They conquered the Southern Ocean, writes Tim Elliott, now to break South Georgia.
THEY'VE been cold and wet, sleepless and seasick, and stinking of sweat and fear. For two weeks they've sailed their tiny timber boat through soundless fogs and seven-metre seas, and now, finally, the six-man crew of the Alexandra Shackleton is closing in on the rocky shores of King Haakon Bay, South Georgia.
"I haven't seen my skin for a while," the Shackleton Epic leader, Tim Jarvis, says. "I'm damp, itchy, cramped. But knowing we have completed the sea journey is enough to keep us going."
Dressed in gabardine coats and navigating with a compass, sextant and the stars, Jarvis and his men are attempting to become the first to re-enact authentically Ernest Shackleton's legendary voyage of survival across the Southern Ocean from Antarctica almost a century ago. Caned by 50-knot winds and waves the height of office blocks ("the whole boat shudders when they hit," Jarvis says), the crew have slept below decks on their 6.9-metre ketch - an exact replica of Shackleton's vessel - packed one upon the other, bolstered by the occasional shot of Mackinlay's scotch whisky, Shackleton's favourite.

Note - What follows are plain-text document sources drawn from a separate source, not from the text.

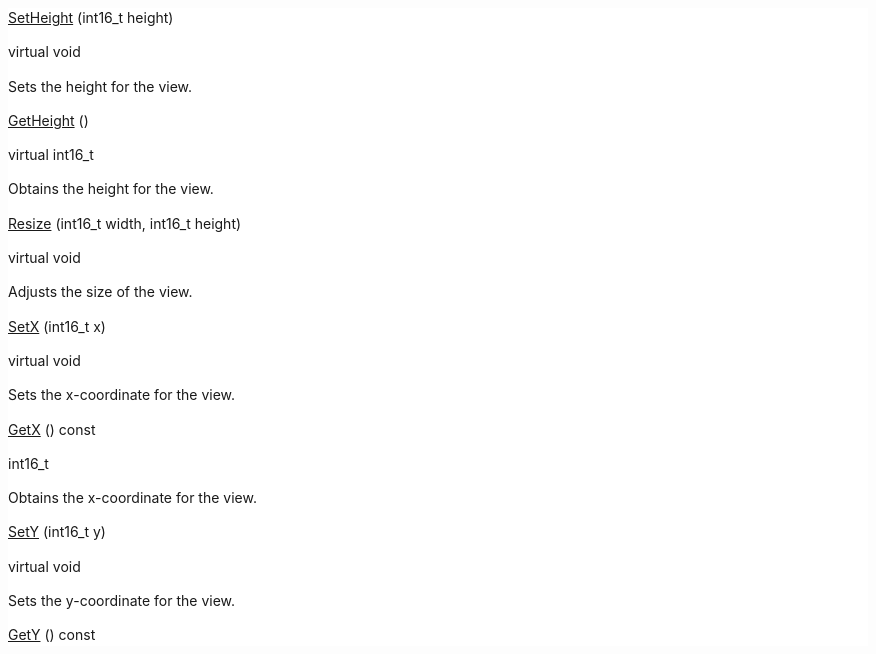 </tr>
<tr id="row939411898093533"><td class="cellrowborder" valign="top" width="50%" headers="mcps1.1.3.1.1 "><p id="p2005224213093533"><a name="p2005224213093533"></a><a name="p2005224213093533"></a><a href="Graphic.md#ga9c7110620d5dc3a7bd3efe1fc2edd125">SetHeight</a> (int16_t height)</p>
</td>
<td class="cellrowborder" valign="top" width="50%" headers="mcps1.1.3.1.2 "><p id="p1804777357093533"><a name="p1804777357093533"></a><a name="p1804777357093533"></a>virtual void&nbsp;</p>
<p id="p1579106758093533"><a name="p1579106758093533"></a><a name="p1579106758093533"></a>Sets the height for the view. </p>
</td>
</tr>
<tr id="row474670728093533"><td class="cellrowborder" valign="top" width="50%" headers="mcps1.1.3.1.1 "><p id="p919119105093533"><a name="p919119105093533"></a><a name="p919119105093533"></a><a href="Graphic.md#ga9b35f4603a561c7a9a29b023a022ac97">GetHeight</a> ()</p>
</td>
<td class="cellrowborder" valign="top" width="50%" headers="mcps1.1.3.1.2 "><p id="p625857494093533"><a name="p625857494093533"></a><a name="p625857494093533"></a>virtual int16_t&nbsp;</p>
<p id="p727527714093533"><a name="p727527714093533"></a><a name="p727527714093533"></a>Obtains the height for the view. </p>
</td>
</tr>
<tr id="row118317913093533"><td class="cellrowborder" valign="top" width="50%" headers="mcps1.1.3.1.1 "><p id="p1760055323093533"><a name="p1760055323093533"></a><a name="p1760055323093533"></a><a href="Graphic.md#gae985b607d2f0701911778bf20d640ccd">Resize</a> (int16_t width, int16_t height)</p>
</td>
<td class="cellrowborder" valign="top" width="50%" headers="mcps1.1.3.1.2 "><p id="p2021618392093533"><a name="p2021618392093533"></a><a name="p2021618392093533"></a>virtual void&nbsp;</p>
<p id="p1012706864093533"><a name="p1012706864093533"></a><a name="p1012706864093533"></a>Adjusts the size of the view. </p>
</td>
</tr>
<tr id="row483997293093533"><td class="cellrowborder" valign="top" width="50%" headers="mcps1.1.3.1.1 "><p id="p1813939970093533"><a name="p1813939970093533"></a><a name="p1813939970093533"></a><a href="Graphic.md#gaded403626558d28e62bf5632ccbb24b5">SetX</a> (int16_t x)</p>
</td>
<td class="cellrowborder" valign="top" width="50%" headers="mcps1.1.3.1.2 "><p id="p1564627893093533"><a name="p1564627893093533"></a><a name="p1564627893093533"></a>virtual void&nbsp;</p>
<p id="p1339953475093533"><a name="p1339953475093533"></a><a name="p1339953475093533"></a>Sets the x-coordinate for the view. </p>
</td>
</tr>
<tr id="row1250451879093533"><td class="cellrowborder" valign="top" width="50%" headers="mcps1.1.3.1.1 "><p id="p1197497914093533"><a name="p1197497914093533"></a><a name="p1197497914093533"></a><a href="Graphic.md#ga89dc5f8fb1cb4b2259dc0439185359f1">GetX</a> () const</p>
</td>
<td class="cellrowborder" valign="top" width="50%" headers="mcps1.1.3.1.2 "><p id="p1194586893093533"><a name="p1194586893093533"></a><a name="p1194586893093533"></a>int16_t&nbsp;</p>
<p id="p544609296093533"><a name="p544609296093533"></a><a name="p544609296093533"></a>Obtains the x-coordinate for the view. </p>
</td>
</tr>
<tr id="row1041750619093533"><td class="cellrowborder" valign="top" width="50%" headers="mcps1.1.3.1.1 "><p id="p563813629093533"><a name="p563813629093533"></a><a name="p563813629093533"></a><a href="Graphic.md#gaaa8edc224cf1c7deb2724fb225960877">SetY</a> (int16_t y)</p>
</td>
<td class="cellrowborder" valign="top" width="50%" headers="mcps1.1.3.1.2 "><p id="p1392547032093533"><a name="p1392547032093533"></a><a name="p1392547032093533"></a>virtual void&nbsp;</p>
<p id="p719440111093533"><a name="p719440111093533"></a><a name="p719440111093533"></a>Sets the y-coordinate for the view. </p>
</td>
</tr>
<tr id="row1860269858093533"><td class="cellrowborder" valign="top" width="50%" headers="mcps1.1.3.1.1 "><p id="p2134293660093533"><a name="p2134293660093533"></a><a name="p2134293660093533"></a><a href="Graphic.md#ga193619d649204b0e9bb854d3b30275c3">GetY</a> () const</p>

Thanks in part to their initial seasickness, the men - two Australians and four Britons - have only been eating one meal a day, a mix of lard with beef bullion, followed by nougat, a bit of chocolate, tea and powdered milk. Their vintage-style equipment has also taken its toll: not only is it colder than modern thermal clothing but the interior doesn't "wick away" perspiration, meaning their skin is constantly slicked with sweat and seawater.
"We attempted to 'waterproof' the outer layers with dubbin wax," Jarvis says, "but all it did was trap the wetness into the gear, making it impossible to dry out."
And as in Shackleton's journey, the reindeer-skin sleeping bags are now moulting, shedding fibres throughout the cabin and into their food.
And yet the crew appears to have made good time: Jarvis is expecting to make landfall on Monday night, just 11 days after leaving Elephant Island. Shackleton spent 14 days at sea.
After resting for a day to dry out their gear and recover their strength, the men will trek for an estimated two days across South Georgia's mountainous interior.
Shackleton's 1916 voyage marked the end of the era of heroic exploration, his journey completed, against the odds, to secure rescue for the crew of Endurance, which had become stranded in pack ice. Jarvis's journey began somewhat differently: he was challenged by Shackleton's granddaughter*, Alexandra Shackleton, to re-enact the voyage. It was an irresistible offer.
*An earlier version of this story said Alexandra Shackleton was Ernest's great-granddaughter. She is in fact his granddaughter.